/---

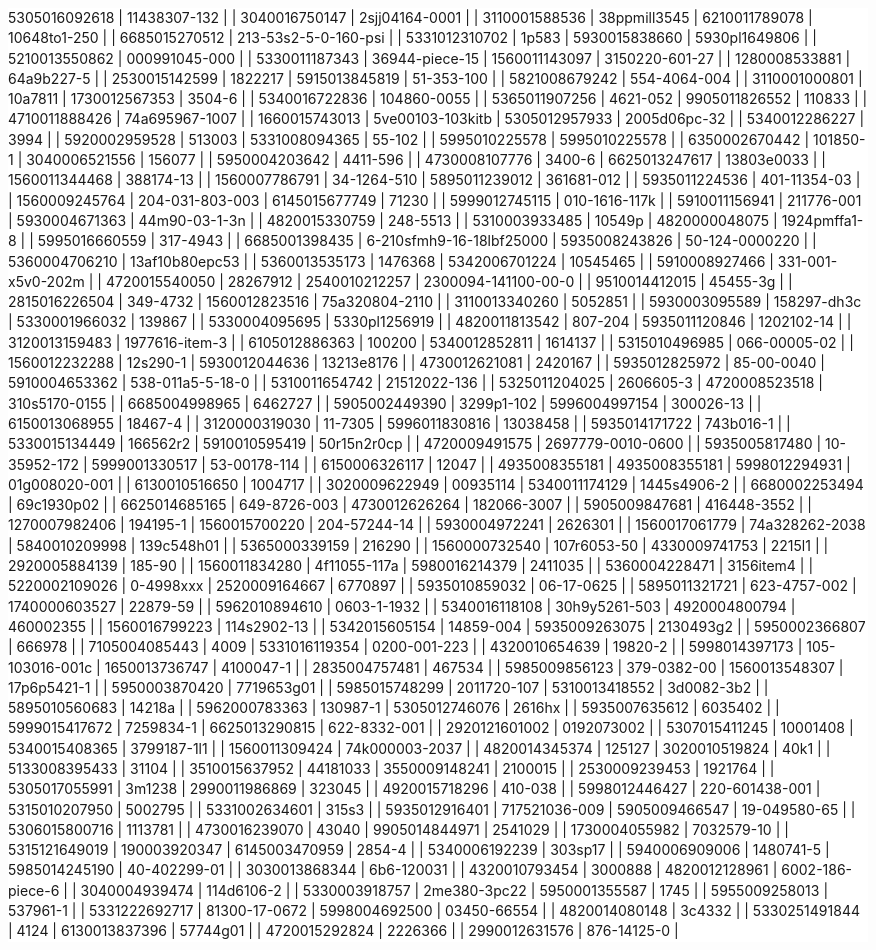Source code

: 5305016092618 | 11438307-132 |  | 3040016750147 | 2sjj04164-0001 |  | 3110001588536 | 38ppmill3545 | 
6210011789078 | 10648to1-250 |  | 6685015270512 | 213-53s2-5-0-160-psi |  | 5331012310702 | 1p583 | 
5930015838660 | 5930pl1649806 |  | 5210013550862 | 000991045-000 |  | 5330011187343 | 36944-piece-15 | 
1560011143097 | 3150220-601-27 |  | 1280008533881 | 64a9b227-5 |  | 2530015142599 | 1822217 | 
5915013845819 | 51-353-100 |  | 5821008679242 | 554-4064-004 |  | 3110001000801 | 10a7811 | 
1730012567353 | 3504-6 |  | 5340016722836 | 104860-0055 |  | 5365011907256 | 4621-052 | 
9905011826552 | 110833 |  | 4710011888426 | 74a695967-1007 |  | 1660015743013 | 5ve00103-103kitb | 
5305012957933 | 2005d06pc-32 |  | 5340012286227 | 3994 |  | 5920002959528 | 513003 | 
5331008094365 | 55-102 |  | 5995010225578 | 5995010225578 |  | 6350002670442 | 101850-1 | 
3040006521556 | 156077 |  | 5950004203642 | 4411-596 |  | 4730008107776 | 3400-6 | 
6625013247617 | 13803e0033 |  | 1560011344468 | 388174-13 |  | 1560007786791 | 34-1264-510 | 
5895011239012 | 361681-012 |  | 5935011224536 | 401-11354-03 |  | 1560009245764 | 204-031-803-003 | 
6145015677749 | 71230 |  | 5999012745115 | 010-1616-117k |  | 5910011156941 | 211776-001 | 
5930004671363 | 44m90-03-1-3n |  | 4820015330759 | 248-5513 |  | 5310003933485 | 10549p | 
4820000048075 | 1924pmffa1-8 |  | 5995016660559 | 317-4943 |  | 6685001398435 | 6-210sfmh9-16-18lbf25000 | 
5935008243826 | 50-124-0000220 |  | 5360004706210 | 13af10b80epc53 |  | 5360013535173 | 1476368 | 
5342006701224 | 10545465 |  | 5910008927466 | 331-001-x5v0-202m |  | 4720015540050 | 28267912 | 
2540010212257 | 2300094-141100-00-0 |  | 9510014412015 | 45455-3g |  | 2815016226504 | 349-4732 | 
1560012823516 | 75a320804-2110 |  | 3110013340260 | 5052851 |  | 5930003095589 | 158297-dh3c | 
5330001966032 | 139867 |  | 5330004095695 | 5330pl1256919 |  | 4820011813542 | 807-204 | 
5935011120846 | 1202102-14 |  | 3120013159483 | 1977616-item-3 |  | 6105012886363 | 100200 | 
5340012852811 | 1614137 |  | 5315010496985 | 066-00005-02 |  | 1560012232288 | 12s290-1 | 
5930012044636 | 13213e8176 |  | 4730012621081 | 2420167 |  | 5935012825972 | 85-00-0040 | 
5910004653362 | 538-011a5-5-18-0 |  | 5310011654742 | 21512022-136 |  | 5325011204025 | 2606605-3 | 
4720008523518 | 310s5170-0155 |  | 6685004998965 | 6462727 |  | 5905002449390 | 3299p1-102 | 
5996004997154 | 300026-13 |  | 6150013068955 | 18467-4 |  | 3120000319030 | 11-7305 | 
5996011830816 | 13038458 |  | 5935014171722 | 743b016-1 |  | 5330015134449 | 166562r2 | 
5910010595419 | 50r15n2r0cp |  | 4720009491575 | 2697779-0010-0600 |  | 5935005817480 | 10-35952-172 | 
5999001330517 | 53-00178-114 |  | 6150006326117 | 12047 |  | 4935008355181 | 4935008355181 | 
5998012294931 | 01g008020-001 |  | 6130010516650 | 1004717 |  | 3020009622949 | 00935114 | 
5340011174129 | 1445s4906-2 |  | 6680002253494 | 69c1930p02 |  | 6625014685165 | 649-8726-003 | 
4730012626264 | 182066-3007 |  | 5905009847681 | 416448-3552 |  | 1270007982406 | 194195-1 | 
1560015700220 | 204-57244-14 |  | 5930004972241 | 2626301 |  | 1560017061779 | 74a328262-2038 | 
5840010209998 | 139c548h01 |  | 5365000339159 | 216290 |  | 1560000732540 | 107r6053-50 | 
4330009741753 | 2215l1 |  | 2920005884139 | 185-90 |  | 1560011834280 | 4f11055-117a | 
5980016214379 | 2411035 |  | 5360004228471 | 3156item4 |  | 5220002109026 | 0-4998xxx | 
2520009164667 | 6770897 |  | 5935010859032 | 06-17-0625 |  | 5895011321721 | 623-4757-002 | 
1740000603527 | 22879-59 |  | 5962010894610 | 0603-1-1932 |  | 5340016118108 | 30h9y5261-503 | 
4920004800794 | 460002355 |  | 1560016799223 | 114s2902-13 |  | 5342015605154 | 14859-004 | 
5935009263075 | 2130493g2 |  | 5950002366807 | 666978 |  | 7105004085443 | 4009 | 
5331016119354 | 0200-001-223 |  | 4320010654639 | 19820-2 |  | 5998014397173 | 105-103016-001c | 
1650013736747 | 4100047-1 |  | 2835004757481 | 467534 |  | 5985009856123 | 379-0382-00 | 
1560013548307 | 17p6p5421-1 |  | 5950003870420 | 7719653g01 |  | 5985015748299 | 2011720-107 | 
5310013418552 | 3d0082-3b2 |  | 5895010560683 | 14218a |  | 5962000783363 | 130987-1 | 
5305012746076 | 2616hx |  | 5935007635612 | 6035402 |  | 5999015417672 | 7259834-1 | 
6625013290815 | 622-8332-001 |  | 2920121601002 | 0192073002 |  | 5307015411245 | 10001408 | 
5340015408365 | 3799187-1l1 |  | 1560011309424 | 74k000003-2037 |  | 4820014345374 | 125127 | 
3020010519824 | 40k1 |  | 5133008395433 | 31104 |  | 3510015637952 | 44181033 | 
3550009148241 | 2100015 |  | 2530009239453 | 1921764 |  | 5305017055991 | 3m1238 | 
2990011986869 | 323045 |  | 4920015718296 | 410-038 |  | 5998012446427 | 220-601438-001 | 
5315010207950 | 5002795 |  | 5331002634601 | 315s3 |  | 5935012916401 | 717521036-009 | 
5905009466547 | 19-049580-65 |  | 5306015800716 | 1113781 |  | 4730016239070 | 43040 | 
9905014844971 | 2541029 |  | 1730004055982 | 7032579-10 |  | 5315121649019 | 190003920347 | 
6145003470959 | 2854-4 |  | 5340006192239 | 303sp17 |  | 5940006909006 | 1480741-5 | 
5985014245190 | 40-402299-01 |  | 3030013868344 | 6b6-120031 |  | 4320010793454 | 3000888 | 
4820012128961 | 6002-186-piece-6 |  | 3040004939474 | 114d6106-2 |  | 5330003918757 | 2me380-3pc22 | 
5950001355587 | 1745 |  | 5955009258013 | 537961-1 |  | 5331222692717 | 81300-17-0672 | 
5998004692500 | 03450-66554 |  | 4820014080148 | 3c4332 |  | 5330251491844 | 4124 | 
6130013837396 | 57744g01 |  | 4720015292824 | 2226366 |  | 2990012631576 | 876-14125-0 |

\---

Exercise description:
Please reproduce the entire listing above line for line, keeping every character unchanged, and leave the picture out of your answer.

Exercise output:
Source code

: 5305016092618 | 11438307-132 |  | 3040016750147 | 2sjj04164-0001 |  | 3110001588536 | 38ppmill3545 | 
6210011789078 | 10648to1-250 |  | 6685015270512 | 213-53s2-5-0-160-psi |  | 5331012310702 | 1p583 | 
5930015838660 | 5930pl1649806 |  | 5210013550862 | 000991045-000 |  | 5330011187343 | 36944-piece-15 | 
1560011143097 | 3150220-601-27 |  | 1280008533881 | 64a9b227-5 |  | 2530015142599 | 1822217 | 
5915013845819 | 51-353-100 |  | 5821008679242 | 554-4064-004 |  | 3110001000801 | 10a7811 | 
1730012567353 | 3504-6 |  | 5340016722836 | 104860-0055 |  | 5365011907256 | 4621-052 | 
9905011826552 | 110833 |  | 4710011888426 | 74a695967-1007 |  | 1660015743013 | 5ve00103-103kitb | 
5305012957933 | 2005d06pc-32 |  | 5340012286227 | 3994 |  | 5920002959528 | 513003 | 
5331008094365 | 55-102 |  | 5995010225578 | 5995010225578 |  | 6350002670442 | 101850-1 | 
3040006521556 | 156077 |  | 5950004203642 | 4411-596 |  | 4730008107776 | 3400-6 | 
6625013247617 | 13803e0033 |  | 1560011344468 | 388174-13 |  | 1560007786791 | 34-1264-510 | 
5895011239012 | 361681-012 |  | 5935011224536 | 401-11354-03 |  | 1560009245764 | 204-031-803-003 | 
6145015677749 | 71230 |  | 5999012745115 | 010-1616-117k |  | 5910011156941 | 211776-001 | 
5930004671363 | 44m90-03-1-3n |  | 4820015330759 | 248-5513 |  | 5310003933485 | 10549p | 
4820000048075 | 1924pmffa1-8 |  | 5995016660559 | 317-4943 |  | 6685001398435 | 6-210sfmh9-16-18lbf25000 | 
5935008243826 | 50-124-0000220 |  | 5360004706210 | 13af10b80epc53 |  | 5360013535173 | 1476368 | 
5342006701224 | 10545465 |  | 5910008927466 | 331-001-x5v0-202m |  | 4720015540050 | 28267912 | 
2540010212257 | 2300094-141100-00-0 |  | 9510014412015 | 45455-3g |  | 2815016226504 | 349-4732 | 
1560012823516 | 75a320804-2110 |  | 3110013340260 | 5052851 |  | 5930003095589 | 158297-dh3c | 
5330001966032 | 139867 |  | 5330004095695 | 5330pl1256919 |  | 4820011813542 | 807-204 | 
5935011120846 | 1202102-14 |  | 3120013159483 | 1977616-item-3 |  | 6105012886363 | 100200 | 
5340012852811 | 1614137 |  | 5315010496985 | 066-00005-02 |  | 1560012232288 | 12s290-1 | 
5930012044636 | 13213e8176 |  | 4730012621081 | 2420167 |  | 5935012825972 | 85-00-0040 | 
5910004653362 | 538-011a5-5-18-0 |  | 5310011654742 | 21512022-136 |  | 5325011204025 | 2606605-3 | 
4720008523518 | 310s5170-0155 |  | 6685004998965 | 6462727 |  | 5905002449390 | 3299p1-102 | 
5996004997154 | 300026-13 |  | 6150013068955 | 18467-4 |  | 3120000319030 | 11-7305 | 
5996011830816 | 13038458 |  | 5935014171722 | 743b016-1 |  | 5330015134449 | 166562r2 | 
5910010595419 | 50r15n2r0cp |  | 4720009491575 | 2697779-0010-0600 |  | 5935005817480 | 10-35952-172 | 
5999001330517 | 53-00178-114 |  | 6150006326117 | 12047 |  | 4935008355181 | 4935008355181 | 
5998012294931 | 01g008020-001 |  | 6130010516650 | 1004717 |  | 3020009622949 | 00935114 | 
5340011174129 | 1445s4906-2 |  | 6680002253494 | 69c1930p02 |  | 6625014685165 | 649-8726-003 | 
4730012626264 | 182066-3007 |  | 5905009847681 | 416448-3552 |  | 1270007982406 | 194195-1 | 
1560015700220 | 204-57244-14 |  | 5930004972241 | 2626301 |  | 1560017061779 | 74a328262-2038 | 
5840010209998 | 139c548h01 |  | 5365000339159 | 216290 |  | 1560000732540 | 107r6053-50 | 
4330009741753 | 2215l1 |  | 2920005884139 | 185-90 |  | 1560011834280 | 4f11055-117a | 
5980016214379 | 2411035 |  | 5360004228471 | 3156item4 |  | 5220002109026 | 0-4998xxx | 
2520009164667 | 6770897 |  | 5935010859032 | 06-17-0625 |  | 5895011321721 | 623-4757-002 | 
1740000603527 | 22879-59 |  | 5962010894610 | 0603-1-1932 |  | 5340016118108 | 30h9y5261-503 | 
4920004800794 | 460002355 |  | 1560016799223 | 114s2902-13 |  | 5342015605154 | 14859-004 | 
5935009263075 | 2130493g2 |  | 5950002366807 | 666978 |  | 7105004085443 | 4009 | 
5331016119354 | 0200-001-223 |  | 4320010654639 | 19820-2 |  | 5998014397173 | 105-103016-001c | 
1650013736747 | 4100047-1 |  | 2835004757481 | 467534 |  | 5985009856123 | 379-0382-00 | 
1560013548307 | 17p6p5421-1 |  | 5950003870420 | 7719653g01 |  | 5985015748299 | 2011720-107 | 
5310013418552 | 3d0082-3b2 |  | 5895010560683 | 14218a |  | 5962000783363 | 130987-1 | 
5305012746076 | 2616hx |  | 5935007635612 | 6035402 |  | 5999015417672 | 7259834-1 | 
6625013290815 | 622-8332-001 |  | 2920121601002 | 0192073002 |  | 5307015411245 | 10001408 | 
5340015408365 | 3799187-1l1 |  | 1560011309424 | 74k000003-2037 |  | 4820014345374 | 125127 | 
3020010519824 | 40k1 |  | 5133008395433 | 31104 |  | 3510015637952 | 44181033 | 
3550009148241 | 2100015 |  | 2530009239453 | 1921764 |  | 5305017055991 | 3m1238 | 
2990011986869 | 323045 |  | 4920015718296 | 410-038 |  | 5998012446427 | 220-601438-001 | 
5315010207950 | 5002795 |  | 5331002634601 | 315s3 |  | 5935012916401 | 717521036-009 | 
5905009466547 | 19-049580-65 |  | 5306015800716 | 1113781 |  | 4730016239070 | 43040 | 
9905014844971 | 2541029 |  | 1730004055982 | 7032579-10 |  | 5315121649019 | 190003920347 | 
6145003470959 | 2854-4 |  | 5340006192239 | 303sp17 |  | 5940006909006 | 1480741-5 | 
5985014245190 | 40-402299-01 |  | 3030013868344 | 6b6-120031 |  | 4320010793454 | 3000888 | 
4820012128961 | 6002-186-piece-6 |  | 3040004939474 | 114d6106-2 |  | 5330003918757 | 2me380-3pc22 | 
5950001355587 | 1745 |  | 5955009258013 | 537961-1 |  | 5331222692717 | 81300-17-0672 | 
5998004692500 | 03450-66554 |  | 4820014080148 | 3c4332 |  | 5330251491844 | 4124 | 
6130013837396 | 57744g01 |  | 4720015292824 | 2226366 |  | 2990012631576 | 876-14125-0 |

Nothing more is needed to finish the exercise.